Zara n'est encore qu'un prototype, mais parce qu'il est basé sur des algorithmes d'apprentissage automatique, il deviendra de plus en plus "intelligent" en interagissant avec de plus en plus de personnes et en collectant de plus en plus de données. À ce stade, sa base de données de connaissances est basée uniquement sur les interactions avec les étudiants diplômés de mon laboratoire. Pour l'année prochaine, nous prévoyons de donner un corps à Zara en la transformant en robot humanoïde.
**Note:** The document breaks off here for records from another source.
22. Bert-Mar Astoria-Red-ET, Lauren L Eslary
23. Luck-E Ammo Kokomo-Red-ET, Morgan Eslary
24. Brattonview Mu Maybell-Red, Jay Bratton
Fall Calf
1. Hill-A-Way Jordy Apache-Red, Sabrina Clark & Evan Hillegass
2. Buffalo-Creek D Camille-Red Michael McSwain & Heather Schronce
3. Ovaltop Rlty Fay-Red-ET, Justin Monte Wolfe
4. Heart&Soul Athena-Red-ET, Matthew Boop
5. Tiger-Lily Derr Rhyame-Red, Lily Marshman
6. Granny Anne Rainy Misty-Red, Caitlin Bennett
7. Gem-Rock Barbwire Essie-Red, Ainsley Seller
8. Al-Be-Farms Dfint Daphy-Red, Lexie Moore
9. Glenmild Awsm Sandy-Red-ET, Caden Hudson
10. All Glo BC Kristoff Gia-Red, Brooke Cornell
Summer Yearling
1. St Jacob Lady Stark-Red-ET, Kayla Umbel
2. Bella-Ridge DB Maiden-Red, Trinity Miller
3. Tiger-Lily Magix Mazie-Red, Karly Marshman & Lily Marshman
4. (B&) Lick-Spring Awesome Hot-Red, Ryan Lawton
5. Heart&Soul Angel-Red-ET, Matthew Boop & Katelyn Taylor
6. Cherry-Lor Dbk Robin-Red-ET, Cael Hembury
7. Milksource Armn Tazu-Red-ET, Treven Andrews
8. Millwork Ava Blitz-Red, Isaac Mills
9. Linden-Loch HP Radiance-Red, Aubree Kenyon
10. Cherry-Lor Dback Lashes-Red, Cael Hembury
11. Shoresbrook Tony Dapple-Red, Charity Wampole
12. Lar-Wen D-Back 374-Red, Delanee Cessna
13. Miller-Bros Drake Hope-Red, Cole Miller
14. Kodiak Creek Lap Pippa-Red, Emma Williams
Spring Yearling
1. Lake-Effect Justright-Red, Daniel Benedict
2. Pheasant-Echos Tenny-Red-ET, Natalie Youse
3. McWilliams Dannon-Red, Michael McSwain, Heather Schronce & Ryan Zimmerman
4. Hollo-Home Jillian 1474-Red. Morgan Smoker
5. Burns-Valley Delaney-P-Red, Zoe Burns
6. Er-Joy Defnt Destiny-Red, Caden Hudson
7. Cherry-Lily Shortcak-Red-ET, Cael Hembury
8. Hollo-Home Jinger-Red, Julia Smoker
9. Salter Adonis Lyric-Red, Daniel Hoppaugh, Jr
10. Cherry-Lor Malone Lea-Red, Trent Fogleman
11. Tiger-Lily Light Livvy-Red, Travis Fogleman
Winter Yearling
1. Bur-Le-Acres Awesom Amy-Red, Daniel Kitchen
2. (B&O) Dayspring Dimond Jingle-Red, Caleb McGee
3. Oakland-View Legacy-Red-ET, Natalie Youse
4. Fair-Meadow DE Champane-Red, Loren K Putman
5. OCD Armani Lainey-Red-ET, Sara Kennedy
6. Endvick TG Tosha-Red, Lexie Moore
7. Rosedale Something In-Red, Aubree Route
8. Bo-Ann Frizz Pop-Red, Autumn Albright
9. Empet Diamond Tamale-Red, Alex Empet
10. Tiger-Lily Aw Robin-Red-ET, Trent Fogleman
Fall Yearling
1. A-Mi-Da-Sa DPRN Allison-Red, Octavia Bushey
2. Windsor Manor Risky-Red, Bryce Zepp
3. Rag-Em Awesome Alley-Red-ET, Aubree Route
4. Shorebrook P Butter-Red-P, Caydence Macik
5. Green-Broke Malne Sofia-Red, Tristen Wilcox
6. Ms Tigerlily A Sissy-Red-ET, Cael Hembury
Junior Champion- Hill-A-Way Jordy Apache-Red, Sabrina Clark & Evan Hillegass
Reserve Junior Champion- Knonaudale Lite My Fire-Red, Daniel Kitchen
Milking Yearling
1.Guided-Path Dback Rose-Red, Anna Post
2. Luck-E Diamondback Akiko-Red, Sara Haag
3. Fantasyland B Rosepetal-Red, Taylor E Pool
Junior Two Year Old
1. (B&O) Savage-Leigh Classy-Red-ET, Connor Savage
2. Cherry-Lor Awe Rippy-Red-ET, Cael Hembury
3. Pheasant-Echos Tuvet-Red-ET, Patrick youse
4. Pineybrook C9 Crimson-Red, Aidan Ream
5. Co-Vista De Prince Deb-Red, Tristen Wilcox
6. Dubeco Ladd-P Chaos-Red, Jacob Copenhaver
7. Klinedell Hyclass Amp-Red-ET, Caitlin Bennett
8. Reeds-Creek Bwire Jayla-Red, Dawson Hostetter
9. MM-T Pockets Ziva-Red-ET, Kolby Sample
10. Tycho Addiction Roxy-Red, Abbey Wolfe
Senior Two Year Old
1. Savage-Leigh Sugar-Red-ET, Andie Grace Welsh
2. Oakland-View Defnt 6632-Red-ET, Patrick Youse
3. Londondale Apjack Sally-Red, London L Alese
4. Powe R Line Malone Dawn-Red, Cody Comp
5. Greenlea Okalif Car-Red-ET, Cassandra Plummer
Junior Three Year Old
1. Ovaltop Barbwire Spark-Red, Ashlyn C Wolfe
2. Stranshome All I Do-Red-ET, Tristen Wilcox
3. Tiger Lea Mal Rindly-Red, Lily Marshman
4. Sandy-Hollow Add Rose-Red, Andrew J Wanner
Il est prématuré de dire que l'ère des robots amicaux est déjà arrivée. Nous venons tout juste de commencer à développer les outils les plus élémentaires dont les robots émotionnellement intelligents auront besoin. Et quand la progéniture de Zara apparaîtra sur le marché, elle ne sera certainement pas parfaite non plus. Mais je ne pense pas que se concentrer sur la fabrication de machines parfaitement précises soit la chose la plus importante. Je pense qu'il est beaucoup plus important que nos machines deviennent plus humaines. Vous n'êtes pas obligé de fonctionner parfaitement, car les gens ne le font pas non plus. Si nous faisons cela correctement, les machines empathiques ne deviendront pas les robots suzerains que certains craignent. Ils seront nos gardiens, nos professeurs et nos amis.